--- Your task ---
From the entries that follow, extract each line holding the string "Secreta".

(Stored data entries)
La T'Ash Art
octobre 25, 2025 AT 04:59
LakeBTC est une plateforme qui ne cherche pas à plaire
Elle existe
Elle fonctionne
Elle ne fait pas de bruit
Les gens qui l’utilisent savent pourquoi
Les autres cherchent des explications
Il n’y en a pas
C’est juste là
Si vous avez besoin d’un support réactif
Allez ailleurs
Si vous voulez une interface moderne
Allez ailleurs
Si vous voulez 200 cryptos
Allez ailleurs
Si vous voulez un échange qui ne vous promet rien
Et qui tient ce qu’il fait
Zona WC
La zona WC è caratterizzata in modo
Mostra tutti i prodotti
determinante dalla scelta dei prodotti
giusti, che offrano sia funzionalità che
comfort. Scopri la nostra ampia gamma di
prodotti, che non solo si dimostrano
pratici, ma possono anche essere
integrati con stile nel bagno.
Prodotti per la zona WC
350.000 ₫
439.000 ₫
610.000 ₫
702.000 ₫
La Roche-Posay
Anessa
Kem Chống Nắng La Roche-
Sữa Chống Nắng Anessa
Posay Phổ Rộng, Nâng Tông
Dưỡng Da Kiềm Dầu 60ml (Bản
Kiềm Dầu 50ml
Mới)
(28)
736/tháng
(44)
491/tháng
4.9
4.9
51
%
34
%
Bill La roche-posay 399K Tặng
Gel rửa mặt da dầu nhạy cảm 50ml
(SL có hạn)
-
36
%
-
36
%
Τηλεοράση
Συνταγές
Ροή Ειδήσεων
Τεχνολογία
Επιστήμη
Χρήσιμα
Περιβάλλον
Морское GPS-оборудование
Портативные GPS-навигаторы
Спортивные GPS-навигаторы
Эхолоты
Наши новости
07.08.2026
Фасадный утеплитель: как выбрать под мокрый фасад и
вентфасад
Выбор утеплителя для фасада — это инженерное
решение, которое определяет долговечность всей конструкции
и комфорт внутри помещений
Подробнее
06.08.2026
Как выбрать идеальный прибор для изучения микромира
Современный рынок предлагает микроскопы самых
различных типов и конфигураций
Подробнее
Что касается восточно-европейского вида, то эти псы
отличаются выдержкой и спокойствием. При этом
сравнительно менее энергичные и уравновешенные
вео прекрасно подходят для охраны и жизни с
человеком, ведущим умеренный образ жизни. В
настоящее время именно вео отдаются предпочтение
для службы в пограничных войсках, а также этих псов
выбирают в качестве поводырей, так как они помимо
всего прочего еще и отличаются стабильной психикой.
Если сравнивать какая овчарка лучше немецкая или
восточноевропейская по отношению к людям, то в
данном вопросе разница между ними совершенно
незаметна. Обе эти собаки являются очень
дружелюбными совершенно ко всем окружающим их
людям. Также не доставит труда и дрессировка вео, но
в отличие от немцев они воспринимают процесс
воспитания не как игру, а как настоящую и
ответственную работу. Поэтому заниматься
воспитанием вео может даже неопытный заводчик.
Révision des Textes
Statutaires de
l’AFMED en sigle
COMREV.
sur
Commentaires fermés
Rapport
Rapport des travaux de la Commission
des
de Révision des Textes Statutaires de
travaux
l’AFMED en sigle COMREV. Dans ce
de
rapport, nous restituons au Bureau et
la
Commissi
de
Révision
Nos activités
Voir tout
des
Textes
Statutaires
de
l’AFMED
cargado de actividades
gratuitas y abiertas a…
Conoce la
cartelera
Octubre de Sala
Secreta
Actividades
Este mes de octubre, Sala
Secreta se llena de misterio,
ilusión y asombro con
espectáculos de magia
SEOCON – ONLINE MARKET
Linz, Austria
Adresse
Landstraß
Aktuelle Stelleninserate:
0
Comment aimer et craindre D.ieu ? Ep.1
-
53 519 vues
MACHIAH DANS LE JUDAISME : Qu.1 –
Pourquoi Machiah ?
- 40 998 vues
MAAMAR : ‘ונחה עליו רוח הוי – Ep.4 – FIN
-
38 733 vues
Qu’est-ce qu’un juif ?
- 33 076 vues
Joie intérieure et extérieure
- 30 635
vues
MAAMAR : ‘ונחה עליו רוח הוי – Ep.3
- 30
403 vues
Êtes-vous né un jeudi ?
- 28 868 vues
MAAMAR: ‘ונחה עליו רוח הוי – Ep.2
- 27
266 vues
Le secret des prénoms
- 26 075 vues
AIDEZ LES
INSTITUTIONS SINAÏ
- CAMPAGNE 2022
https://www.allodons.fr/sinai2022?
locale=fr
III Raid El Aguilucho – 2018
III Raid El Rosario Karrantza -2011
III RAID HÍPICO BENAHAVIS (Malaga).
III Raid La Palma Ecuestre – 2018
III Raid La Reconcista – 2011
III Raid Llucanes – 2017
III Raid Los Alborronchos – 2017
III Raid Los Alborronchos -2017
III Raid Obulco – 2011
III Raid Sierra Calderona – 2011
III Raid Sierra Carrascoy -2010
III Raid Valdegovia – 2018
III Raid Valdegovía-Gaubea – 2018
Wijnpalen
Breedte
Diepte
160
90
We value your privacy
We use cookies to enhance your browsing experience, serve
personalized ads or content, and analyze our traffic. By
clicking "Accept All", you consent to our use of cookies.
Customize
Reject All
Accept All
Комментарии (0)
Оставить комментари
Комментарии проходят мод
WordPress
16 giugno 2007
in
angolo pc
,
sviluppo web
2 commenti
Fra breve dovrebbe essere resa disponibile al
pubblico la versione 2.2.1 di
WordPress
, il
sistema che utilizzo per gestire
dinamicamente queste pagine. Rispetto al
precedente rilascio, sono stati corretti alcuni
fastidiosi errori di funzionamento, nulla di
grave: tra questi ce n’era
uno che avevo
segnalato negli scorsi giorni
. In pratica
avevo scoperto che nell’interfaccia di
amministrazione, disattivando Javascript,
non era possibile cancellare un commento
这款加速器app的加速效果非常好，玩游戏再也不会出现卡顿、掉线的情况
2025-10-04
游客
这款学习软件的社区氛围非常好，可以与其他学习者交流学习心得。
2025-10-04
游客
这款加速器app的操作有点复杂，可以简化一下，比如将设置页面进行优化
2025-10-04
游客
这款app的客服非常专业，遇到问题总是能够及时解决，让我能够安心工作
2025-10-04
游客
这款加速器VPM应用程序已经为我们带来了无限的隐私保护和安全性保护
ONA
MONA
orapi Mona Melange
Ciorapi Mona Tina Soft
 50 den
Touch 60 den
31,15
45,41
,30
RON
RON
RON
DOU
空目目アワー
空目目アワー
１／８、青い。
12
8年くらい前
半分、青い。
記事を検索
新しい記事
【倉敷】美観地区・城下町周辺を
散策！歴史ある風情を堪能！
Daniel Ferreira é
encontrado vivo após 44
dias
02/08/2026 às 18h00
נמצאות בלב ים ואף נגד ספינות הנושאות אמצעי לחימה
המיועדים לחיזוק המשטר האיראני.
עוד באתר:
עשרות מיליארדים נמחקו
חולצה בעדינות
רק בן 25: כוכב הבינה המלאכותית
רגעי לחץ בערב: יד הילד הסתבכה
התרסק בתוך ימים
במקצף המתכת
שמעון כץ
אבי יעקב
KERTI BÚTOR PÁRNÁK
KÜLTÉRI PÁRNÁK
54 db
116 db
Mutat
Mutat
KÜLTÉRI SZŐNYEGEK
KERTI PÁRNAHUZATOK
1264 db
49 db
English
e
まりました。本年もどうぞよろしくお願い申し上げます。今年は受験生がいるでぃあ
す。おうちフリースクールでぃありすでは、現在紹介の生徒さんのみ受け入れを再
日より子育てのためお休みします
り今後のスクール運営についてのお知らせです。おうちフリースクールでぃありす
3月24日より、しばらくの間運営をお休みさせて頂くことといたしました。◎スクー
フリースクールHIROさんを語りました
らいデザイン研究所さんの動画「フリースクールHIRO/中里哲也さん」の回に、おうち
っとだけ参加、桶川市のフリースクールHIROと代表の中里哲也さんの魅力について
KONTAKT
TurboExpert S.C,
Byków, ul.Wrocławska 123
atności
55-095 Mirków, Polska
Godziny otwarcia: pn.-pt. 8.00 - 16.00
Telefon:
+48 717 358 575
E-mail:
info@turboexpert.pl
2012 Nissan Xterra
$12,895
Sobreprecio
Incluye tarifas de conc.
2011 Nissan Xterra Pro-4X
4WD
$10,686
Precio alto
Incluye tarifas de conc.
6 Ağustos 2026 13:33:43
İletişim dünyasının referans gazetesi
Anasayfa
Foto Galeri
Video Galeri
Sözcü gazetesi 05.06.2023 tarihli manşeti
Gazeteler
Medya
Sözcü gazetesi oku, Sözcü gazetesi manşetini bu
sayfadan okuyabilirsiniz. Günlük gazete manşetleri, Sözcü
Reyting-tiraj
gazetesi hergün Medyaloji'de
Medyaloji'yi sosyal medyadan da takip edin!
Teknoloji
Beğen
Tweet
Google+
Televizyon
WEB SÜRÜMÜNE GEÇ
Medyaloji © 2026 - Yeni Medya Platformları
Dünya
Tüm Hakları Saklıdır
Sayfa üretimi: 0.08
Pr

--- Solution to this exercise ---
Secreta
Secreta se llena de misterio,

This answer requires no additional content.